I have said "that's the wrong hole" for the last time.
is it bad that i think of my life in terms of the sims? like when i'm hitting it off with someone, i really wish a plus sign would appear above my head. and when i throw up from drinking way too much, a minus sign.
i just made an omelette with the cheese and ham from a lunchables. and ketchup packets
julia child would be proud.
I wish we never smoked. I'm literally laying in bed opening and closing my eyes, just hoping a hot dog stand will appear in the room.
Dude, we totally smoked up inside a church organ last night. Add this to the epic list.
I just found a babydoll head in my sink where we ripped it off and did shots out of it.
I told my dad that bagels were the equilelent of angels kisses and if he bought me one i would do a split
Upperdeckered the toilet. Took sombrero off, drawing too much heat. Witnessed glassing. In bush, come findme.

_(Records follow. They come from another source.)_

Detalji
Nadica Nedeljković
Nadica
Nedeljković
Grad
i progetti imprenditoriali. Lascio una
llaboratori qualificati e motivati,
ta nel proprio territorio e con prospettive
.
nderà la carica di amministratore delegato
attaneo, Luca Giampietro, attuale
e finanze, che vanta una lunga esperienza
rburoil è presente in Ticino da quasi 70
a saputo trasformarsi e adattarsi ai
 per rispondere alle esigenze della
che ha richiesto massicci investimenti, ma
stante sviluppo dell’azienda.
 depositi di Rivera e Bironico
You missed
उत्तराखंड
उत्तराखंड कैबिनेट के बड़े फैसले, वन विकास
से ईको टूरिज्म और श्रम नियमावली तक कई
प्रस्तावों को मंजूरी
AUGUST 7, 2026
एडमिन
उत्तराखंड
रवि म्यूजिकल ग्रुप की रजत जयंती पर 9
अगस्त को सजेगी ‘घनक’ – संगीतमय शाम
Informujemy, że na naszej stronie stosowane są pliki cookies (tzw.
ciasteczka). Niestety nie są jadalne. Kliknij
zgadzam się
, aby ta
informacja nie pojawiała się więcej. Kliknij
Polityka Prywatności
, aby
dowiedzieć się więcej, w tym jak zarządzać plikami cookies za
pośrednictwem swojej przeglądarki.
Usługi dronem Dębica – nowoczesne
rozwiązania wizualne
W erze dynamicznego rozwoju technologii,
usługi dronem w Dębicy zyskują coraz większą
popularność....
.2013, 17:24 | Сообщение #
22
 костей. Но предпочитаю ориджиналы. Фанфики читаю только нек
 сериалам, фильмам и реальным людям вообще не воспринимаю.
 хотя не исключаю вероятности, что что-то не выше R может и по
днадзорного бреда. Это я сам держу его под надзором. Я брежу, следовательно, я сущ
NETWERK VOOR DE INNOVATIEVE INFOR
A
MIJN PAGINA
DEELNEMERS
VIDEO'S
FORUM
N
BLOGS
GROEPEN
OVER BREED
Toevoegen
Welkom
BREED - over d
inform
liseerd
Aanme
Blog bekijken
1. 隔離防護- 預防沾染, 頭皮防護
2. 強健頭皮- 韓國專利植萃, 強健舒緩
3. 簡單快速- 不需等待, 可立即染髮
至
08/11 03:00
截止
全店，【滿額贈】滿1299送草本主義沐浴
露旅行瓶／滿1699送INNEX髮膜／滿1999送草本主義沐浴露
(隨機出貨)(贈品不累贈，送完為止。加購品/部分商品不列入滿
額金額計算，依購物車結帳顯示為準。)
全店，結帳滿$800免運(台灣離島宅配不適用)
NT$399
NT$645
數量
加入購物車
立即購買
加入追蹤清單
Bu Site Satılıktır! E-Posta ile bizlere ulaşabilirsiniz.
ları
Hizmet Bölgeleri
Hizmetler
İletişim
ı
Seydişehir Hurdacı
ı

So another one of your girlfriends from middle school had a baby. Thank god you are gay, otherwise you would definitely be a dad by now.
Captain Morgan didnt let me down when i stand up it feels like the world is trying to hand me rainbows.
Brb crying the tears of my youth
I totally have a huge crush on him though which is fucking up my "classy she-demon with limited feelings" vibe
Why is our fridge full of girl scout cookies and rum?
You told me to go grocery shopping.
Hey did you take a shower last night at like 4am?
"ummm...." (Thinking in my head) wet towel, soaking wet hair, clean pjs on backwards... "that would make more sense then what I thought happened..."
I called him the wrong name all night, yet I still got a ride home from the party and hooked up with the guy. I'm irresistible.